Выбрать главу

В сюжетном отношении эротическая сказка представляет общеизвестные перепевы соответственного международного репертуара, известного по арабским сказкам, старофранцузским фабльо, новеллам Поджио и Боккаччо, польским фацециям и немецким шванкам и т. п. Специалисты знают образцы этого материала по работам и журналу Krauss'a, по заветным сказкам и т. п. изданиям. Герои такой сказки у великорусов чаще всего поп, попадья, дочери попа и работник, изредка барин с барыней и мужик или просто мужики, иногда офицер или солдат. Самые ситуации чужды рафинированной извращенности. Они просты, элементарно грубы и немногосложны. Несмотря на эту несложность замыслов и отсутствие, казалось бы, широты для творчества, изучающий сказку должен иметь вообще в виду, что сказка эротическая составляет, по-видимому, количественно очень значительный процент деревенского репертуара.

По жанру эротическая сказка представляет собой, несомненно, особый жанр сказки, даже по стилю отличный от обычных видов сказки. В эротической сказке очень редко встретится формула «в некотором царстве, в некотором государстве»,[922] даже «жил-был» редко. Обычное начало: «один мужик», «один барин», «одна баба» или «жил мужик», «была однажды старуха» и т. п. Типичный в фантастической сказке прием утроения в эротической — тоже не очень частое явление и почему-то особенно свойствен сказкам о попе и работнике в виде утроения какого-нибудь пикантного эпизода.

Наконец надо отметить, что и стиль эротической сказки чаще необычайно беден и прост. Только раз мне пришлось столкнуться с манерой стилистически-детализованной и пышной разрисовки деталей и картин в эротической сказке. Это был файмогубский портной Силкин, служивший долго в солдатах и чрезвычайно развитый мужик. Думаю, что этот стиль или очень индивидуальная особенность, или влияние города.

Таким образом, вообще жанр эротической сказки очень близок к анекдоту. Из сказки так называемой новеллистической в эротическую попадает некоторое количество сказок о хитрых женах, обманывающих мужей, или наоборот. Но большая часть таких сказок чужда эротики как таковой и должна быть отнесена к собственно новеллам о хитрости и обмане.

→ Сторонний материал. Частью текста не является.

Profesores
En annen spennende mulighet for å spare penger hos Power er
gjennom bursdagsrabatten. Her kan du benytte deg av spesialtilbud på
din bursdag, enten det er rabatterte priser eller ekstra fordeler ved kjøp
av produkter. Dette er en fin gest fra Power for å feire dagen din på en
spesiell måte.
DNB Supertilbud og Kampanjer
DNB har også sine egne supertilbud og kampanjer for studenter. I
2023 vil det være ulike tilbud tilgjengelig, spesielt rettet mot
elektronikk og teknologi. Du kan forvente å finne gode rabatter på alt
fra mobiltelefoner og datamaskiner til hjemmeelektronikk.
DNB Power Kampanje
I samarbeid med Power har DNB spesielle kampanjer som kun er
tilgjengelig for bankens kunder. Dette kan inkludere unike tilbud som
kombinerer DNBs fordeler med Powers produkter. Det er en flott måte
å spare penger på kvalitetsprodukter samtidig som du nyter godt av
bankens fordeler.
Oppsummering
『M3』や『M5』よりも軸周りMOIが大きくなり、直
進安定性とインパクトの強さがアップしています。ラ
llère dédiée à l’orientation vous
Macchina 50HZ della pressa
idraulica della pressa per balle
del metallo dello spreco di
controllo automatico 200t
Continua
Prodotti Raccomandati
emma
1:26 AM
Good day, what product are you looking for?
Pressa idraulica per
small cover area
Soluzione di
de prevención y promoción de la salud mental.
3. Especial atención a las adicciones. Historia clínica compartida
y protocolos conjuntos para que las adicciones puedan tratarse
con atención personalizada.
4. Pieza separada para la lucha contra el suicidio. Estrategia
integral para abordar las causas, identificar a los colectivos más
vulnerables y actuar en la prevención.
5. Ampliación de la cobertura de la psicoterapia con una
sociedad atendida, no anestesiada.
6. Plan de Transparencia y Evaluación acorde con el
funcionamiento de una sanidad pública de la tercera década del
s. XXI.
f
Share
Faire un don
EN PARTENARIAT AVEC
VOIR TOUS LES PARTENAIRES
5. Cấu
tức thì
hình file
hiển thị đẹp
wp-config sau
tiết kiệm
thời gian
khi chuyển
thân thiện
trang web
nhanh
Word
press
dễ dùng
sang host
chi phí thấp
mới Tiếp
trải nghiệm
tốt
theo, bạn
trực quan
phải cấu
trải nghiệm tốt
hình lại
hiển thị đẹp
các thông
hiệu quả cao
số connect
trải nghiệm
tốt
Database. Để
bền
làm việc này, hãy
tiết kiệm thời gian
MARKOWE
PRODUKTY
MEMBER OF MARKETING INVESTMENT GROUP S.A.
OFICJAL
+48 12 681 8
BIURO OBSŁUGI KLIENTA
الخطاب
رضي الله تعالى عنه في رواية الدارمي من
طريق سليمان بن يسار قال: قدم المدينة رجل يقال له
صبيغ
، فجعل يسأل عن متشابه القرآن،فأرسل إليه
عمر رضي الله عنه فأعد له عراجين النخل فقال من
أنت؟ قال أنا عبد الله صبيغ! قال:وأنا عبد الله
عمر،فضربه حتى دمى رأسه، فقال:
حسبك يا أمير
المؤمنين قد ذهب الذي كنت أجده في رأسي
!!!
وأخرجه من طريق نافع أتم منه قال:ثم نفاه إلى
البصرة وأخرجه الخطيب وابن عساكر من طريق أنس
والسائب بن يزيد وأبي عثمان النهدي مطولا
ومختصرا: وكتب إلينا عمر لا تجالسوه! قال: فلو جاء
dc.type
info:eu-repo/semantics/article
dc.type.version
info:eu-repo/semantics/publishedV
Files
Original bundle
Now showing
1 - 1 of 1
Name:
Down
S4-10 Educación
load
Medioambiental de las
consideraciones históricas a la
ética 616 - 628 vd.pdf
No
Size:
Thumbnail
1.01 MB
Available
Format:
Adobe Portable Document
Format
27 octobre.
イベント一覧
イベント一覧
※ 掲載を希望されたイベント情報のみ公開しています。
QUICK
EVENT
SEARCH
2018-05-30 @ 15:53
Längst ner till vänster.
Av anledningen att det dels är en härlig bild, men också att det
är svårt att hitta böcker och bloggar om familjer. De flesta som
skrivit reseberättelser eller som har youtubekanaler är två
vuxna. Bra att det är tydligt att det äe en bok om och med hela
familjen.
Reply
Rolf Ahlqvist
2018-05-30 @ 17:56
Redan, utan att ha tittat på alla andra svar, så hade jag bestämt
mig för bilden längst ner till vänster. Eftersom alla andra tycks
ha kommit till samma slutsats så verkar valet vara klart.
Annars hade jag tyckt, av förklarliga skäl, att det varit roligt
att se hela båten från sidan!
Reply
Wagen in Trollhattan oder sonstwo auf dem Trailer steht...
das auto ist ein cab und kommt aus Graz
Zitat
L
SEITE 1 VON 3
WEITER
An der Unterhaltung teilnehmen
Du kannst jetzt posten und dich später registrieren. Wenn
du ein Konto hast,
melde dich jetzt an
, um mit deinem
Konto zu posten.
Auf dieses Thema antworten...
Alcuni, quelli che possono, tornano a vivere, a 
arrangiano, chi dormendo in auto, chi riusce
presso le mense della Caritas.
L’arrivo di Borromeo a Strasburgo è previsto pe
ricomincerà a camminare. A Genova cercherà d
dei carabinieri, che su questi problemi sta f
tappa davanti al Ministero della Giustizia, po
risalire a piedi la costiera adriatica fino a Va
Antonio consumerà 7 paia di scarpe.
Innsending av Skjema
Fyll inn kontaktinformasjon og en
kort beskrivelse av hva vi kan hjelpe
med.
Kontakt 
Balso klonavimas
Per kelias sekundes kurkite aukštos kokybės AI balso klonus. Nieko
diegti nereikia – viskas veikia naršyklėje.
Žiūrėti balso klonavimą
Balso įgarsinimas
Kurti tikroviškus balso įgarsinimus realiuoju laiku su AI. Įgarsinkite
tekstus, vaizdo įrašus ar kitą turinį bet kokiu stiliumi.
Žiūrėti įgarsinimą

Исторический вопрос о происхождении эротической сказки чрезвычайно сложен и труден. Для русской литературы и фольклора эта трудность сугубая, если вспомнить, что вся культура киевской и московской Руси была сплошь церковной. Некоторые штрихи сексуальной жизни тех эпох прорываются только в житийной литературе, особенно в отделе всевозможных чудес святых, да в тех следах древности, которые можно предполагать за текстом новых записей былин, исторических песен, сказок и пословиц. Но уже от XVII века мы имеем положительное свидетельство Олеария о том, что русские часто «говорят о сладострастии, постыдных пороках, разврате и любодеянии их самих или других лиц, рассказывают всякого рода срамные сказки и тот, что наиболее сквернословит и отпускает самые неприличные шутки, сопровождая их непристойными телодвижениями, тот и считается у них лучшим и приятнейшим в обществе». От XVII же века сохранились даже целые повести «о молодце и девице» и страусе и девице.

Этим я ограничу свои замечания об эротической сказке. От нее нужно отличить эротическое в сказке вообще. Но прежде всего надо оговорить, что никак нельзя относить к эротике простые грубости языка сказки. Крестьянин, чуждый условной утонченности отбора слов речи, называет все вещи и действия их именами, взятыми из общерусского или местно-диалектического лексикона. 56-летняя старуха из Сурской волости Матр. Арх. Титова, равно как 14-летний мальчик Шамшин Н. А., рассказывая сказку, как девочка идет разыскивать у Яги брата, совершенно не смущаясь, повторяют систематически очень грубый глагол (нас…у). Для них этот глагол название действия, не больше. И такое слово обычно не вызывает у слушателей никакой реакции. Оно взято из обиходной будничной номенклатуры вещей. Должен заметить также, что, если есть рассказчики, которые доводят эту словесную точность до конечных пределов, то, с другой стороны, имеются и такие, которые умеют удивительно просто затушевать, завуалировать моменты, которые по ходу сказки совсем не являются установленными на эротическое восприятие, но могли бы быть так воспринятыми. Напр., Ефим Коровин пинежский в сказке очень редкой, которую Худяков называет «Дитя волшебник» (Великорусские сказки, вып. 3, 1862, № 83), сообщает о браке героини так: «Они повенчались и на самом деле помчались (а там, будь хто догадываетца)».

вернуться

922

В большом сборнике «Заветные сказки» эта формула отмечена проф. Ю. Поливкой только 9 раз.